(Entries taken from a collection)
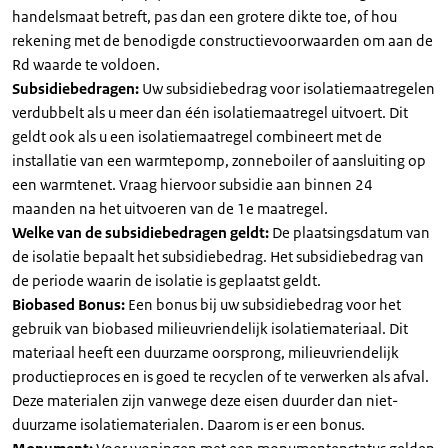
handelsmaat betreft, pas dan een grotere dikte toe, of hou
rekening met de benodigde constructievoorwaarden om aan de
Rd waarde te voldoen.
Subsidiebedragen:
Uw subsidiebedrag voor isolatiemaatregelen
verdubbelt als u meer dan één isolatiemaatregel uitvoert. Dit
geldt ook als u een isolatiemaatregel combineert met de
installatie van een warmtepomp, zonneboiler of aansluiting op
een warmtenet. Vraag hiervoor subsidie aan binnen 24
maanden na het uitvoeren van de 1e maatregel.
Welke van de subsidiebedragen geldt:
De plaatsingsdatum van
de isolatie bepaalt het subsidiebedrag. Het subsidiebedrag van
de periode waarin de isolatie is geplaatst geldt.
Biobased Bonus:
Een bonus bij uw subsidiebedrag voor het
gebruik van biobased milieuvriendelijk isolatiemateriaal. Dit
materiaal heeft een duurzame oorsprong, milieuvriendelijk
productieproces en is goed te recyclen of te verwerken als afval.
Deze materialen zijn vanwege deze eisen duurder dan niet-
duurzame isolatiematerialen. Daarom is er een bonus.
==
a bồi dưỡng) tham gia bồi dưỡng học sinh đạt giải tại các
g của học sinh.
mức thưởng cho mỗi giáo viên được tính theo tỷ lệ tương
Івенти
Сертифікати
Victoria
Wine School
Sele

ASSIGNED TASK
Copy exactly the stretch of data above from the line with "Welke van de" through the line with "gebruik van biobased", and omit all other lines.

THE ANSWER
Welke van de subsidiebedragen geldt:
De plaatsingsdatum van
de isolatie bepaalt het subsidiebedrag. Het subsidiebedrag van
de periode waarin de isolatie is geplaatst geldt.
Biobased Bonus:
Een bonus bij uw subsidiebedrag voor het
gebruik van biobased milieuvriendelijk isolatiemateriaal. Dit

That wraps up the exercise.